Gitflow for parallel development by multiple software vendors and one external repository

7 January 2019, Michał Herman

It’s quite simple to configure git for your development team. There are some good tutorials which  show you step by step how to implement gitflow best practices in your company. But what if you are managing source code in your own repository and have to push it to customer repository?  It’s still quite simple just add one more step to your gitflow. But what if customer repository could be changed by other teams (customers developers or other software vendors). One of our project team was struggling with this problem and worked out interesting solution.

In most of our team projects so far we’ve been the only software provider. We worked on our own repositories using quite a few different flows, trying to apply the best one to each case. During one of our latest projects, we had to provide the source code of our application to our client’s repository, however, we did not want to share our whole git history as we did not find it necessary.
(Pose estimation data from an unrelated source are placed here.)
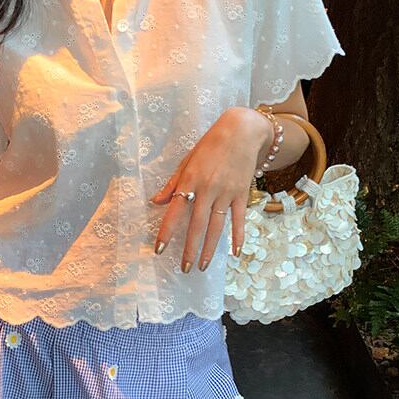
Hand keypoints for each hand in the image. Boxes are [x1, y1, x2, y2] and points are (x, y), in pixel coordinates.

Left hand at [150, 107, 270, 271]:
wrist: (241, 131)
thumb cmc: (210, 145)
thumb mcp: (186, 160)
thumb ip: (172, 183)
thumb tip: (156, 201)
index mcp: (190, 180)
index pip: (175, 211)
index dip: (167, 232)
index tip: (160, 250)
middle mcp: (207, 188)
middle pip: (196, 225)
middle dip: (190, 249)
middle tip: (185, 268)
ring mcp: (226, 192)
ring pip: (216, 226)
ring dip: (209, 248)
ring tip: (202, 266)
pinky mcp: (242, 193)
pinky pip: (239, 219)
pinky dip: (238, 236)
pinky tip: (234, 253)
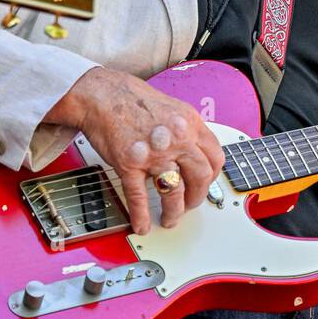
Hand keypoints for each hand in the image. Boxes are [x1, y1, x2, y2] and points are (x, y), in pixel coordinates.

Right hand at [45, 67, 223, 233]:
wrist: (102, 94)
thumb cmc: (134, 100)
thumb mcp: (174, 109)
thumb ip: (188, 132)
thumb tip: (197, 155)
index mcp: (190, 124)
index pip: (215, 158)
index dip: (212, 177)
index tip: (206, 184)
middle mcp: (176, 138)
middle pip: (200, 177)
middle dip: (197, 198)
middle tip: (190, 205)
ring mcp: (153, 152)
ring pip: (173, 191)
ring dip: (173, 212)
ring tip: (170, 219)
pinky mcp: (129, 163)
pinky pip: (139, 196)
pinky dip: (141, 215)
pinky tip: (142, 223)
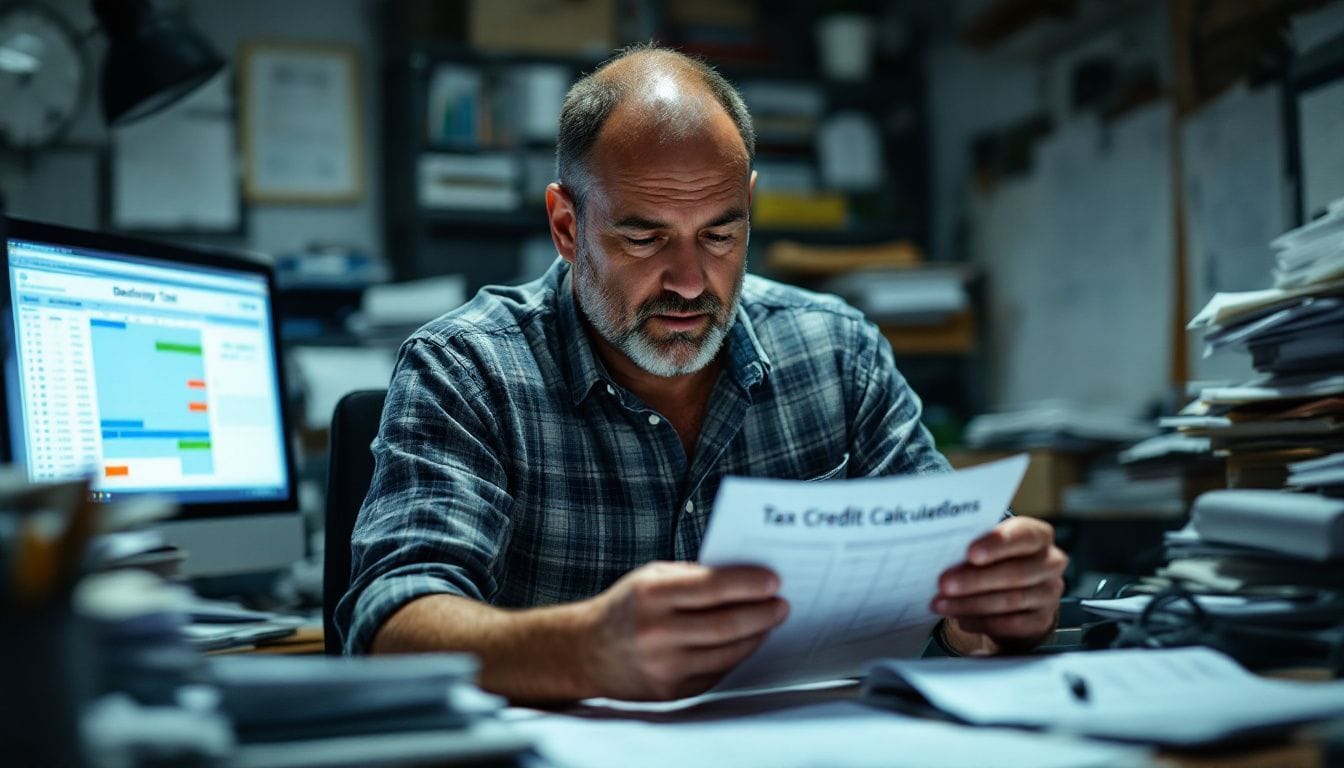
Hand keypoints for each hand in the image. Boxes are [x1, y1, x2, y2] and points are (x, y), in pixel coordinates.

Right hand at [581, 561, 787, 699]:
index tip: (774, 581)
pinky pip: (717, 672)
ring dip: (757, 635)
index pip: (713, 587)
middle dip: (762, 613)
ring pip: (728, 652)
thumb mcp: (650, 577)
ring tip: (770, 620)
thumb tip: (746, 578)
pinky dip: (737, 655)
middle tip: (782, 604)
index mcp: (651, 595)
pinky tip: (746, 641)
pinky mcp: (671, 691)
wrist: (585, 652)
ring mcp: (664, 666)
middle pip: (727, 624)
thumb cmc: (626, 607)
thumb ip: (694, 577)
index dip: (749, 584)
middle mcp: (657, 633)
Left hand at [931, 516, 1066, 653]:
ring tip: (942, 603)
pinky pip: (1011, 624)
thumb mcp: (989, 547)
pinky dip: (982, 622)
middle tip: (944, 584)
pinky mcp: (1041, 621)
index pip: (1025, 535)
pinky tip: (961, 619)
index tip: (970, 553)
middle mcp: (1050, 563)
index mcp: (1038, 536)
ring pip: (1010, 600)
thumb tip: (942, 556)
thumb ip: (975, 547)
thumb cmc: (996, 560)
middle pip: (1015, 573)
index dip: (998, 544)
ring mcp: (1049, 594)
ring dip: (971, 603)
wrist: (1019, 597)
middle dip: (975, 579)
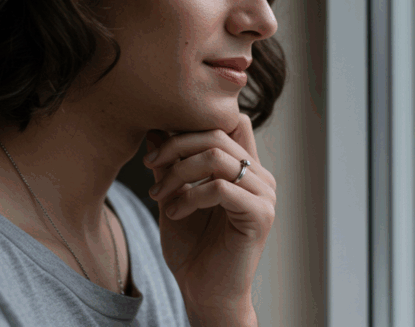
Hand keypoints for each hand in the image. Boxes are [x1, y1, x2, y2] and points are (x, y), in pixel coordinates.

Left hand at [143, 113, 275, 324]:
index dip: (193, 125)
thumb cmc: (192, 248)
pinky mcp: (260, 215)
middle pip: (217, 134)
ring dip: (179, 173)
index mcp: (246, 168)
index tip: (157, 149)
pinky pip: (220, 188)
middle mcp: (260, 176)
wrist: (204, 293)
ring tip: (160, 197)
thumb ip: (171, 165)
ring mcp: (264, 194)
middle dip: (176, 147)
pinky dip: (190, 196)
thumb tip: (154, 129)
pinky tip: (174, 212)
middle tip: (150, 168)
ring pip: (216, 157)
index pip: (231, 121)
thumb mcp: (174, 197)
That is why we only moved the code between repositories after each release. The gitflow we used at that moment is presented on the first of below pictures. We used “Master” branch for our development and “Release” branch for versioning releases for testing and eventually for production. The colorful branches are obviously features and bugfixes, while the arrows explain how the code moved between branches and repositories during releases. Since our and our client’s repositories had no common root, merging the branches was out of the question and we had to use mechanisms like git format-patch or git cherry-pick to move the code.

Here’s an example how it worked from the start of the development to the production release:

  1. Developer starts working on a bugfix/feature and creates a branch on master branch (red branch in the picture)
  2. Developer commits his changes and then creates a merge (pull) request
  3. Another developer or technical project leader reviews the code and eventually merges it into master
  4. Master branch is merged into release branch and a release version is created (blue arrow)
  5. At the same time the code is moved to client’s repository

This approach worked fine as long as the project had only one test environment and our team was the only software provider. However, when another teams appeared in the project and started working on our client’s repository things got a bit more complicated. The biggest problem was that we updated the above mentioned repository only during releases, which meant that the other software company often worked on outdated code (purple branch on the image above), which led to plenty of conflicts while merging their code with ours. Since there was no common root in the repositories, using the tools mentioned before such as git-patches and cherrypicks was also quite bothersome. In the end the developer preparing a release with the other company’s changes spent a lot of time on git operations – enough for us to change the approach.

We decided to change our client’s repository by having three branches in it – one for developing changes (called “Develop” – the equivalent of our old master), one for production release candidates which were tested on the newly created pre-production environment and the last one containing production code (master). Next we simply pushed those three branches onto our repository and started working on them, more or less the same way as we did before. The biggest difference was that both we and our client were working on the same main branch (it’s up to developers to keep their branches up to date with the develop branch). The branches were almost always in sync between repositories (we simply pushed to two remotes during feature or bugfix branch merges and also, since we only pushed commits that were a result of a merge onto our clients repository, the full git history of our changes was on our side). Hotfixes were created directly on Master branch and then merged into develop branch to keep everything up to date.

Let’s take a look at the example, from start of the development to the production release:

  1. Developer starts working on a feature or bugfix and creates a branch on develop branch
  2. After finishing coding, developer rebases his branch on top of develop branch to catch up with changes made in between either by us or the other company (as long as there are no conflicts this can be skipped, however, when they do appear it’s easier for a person who created the code to solve them than the person who will be preparing a release).
  3. Developer commits his code and creates a pull/merge request
  4. Another team member does code review, eventually merging the feature branch into develop
  5. The person merging the branch pushes develop branch onto our client’s repository so that the other company keeps up to date
  6. Develop branch is merged into RC branch and a release candidate version is created
  7. After testing on pre-production environment, the very same package as release candidate is put on production as a release – RC branch is then merged into Master branch

The solution we came up with seems a lot more flexible and easy to use – the time to create a release was reduced significantly as we used simple git merges to create them. As a result there are fewer conflicts to handle as both software providers are working on more or less the same branch. So far it has been working flawlessly for us.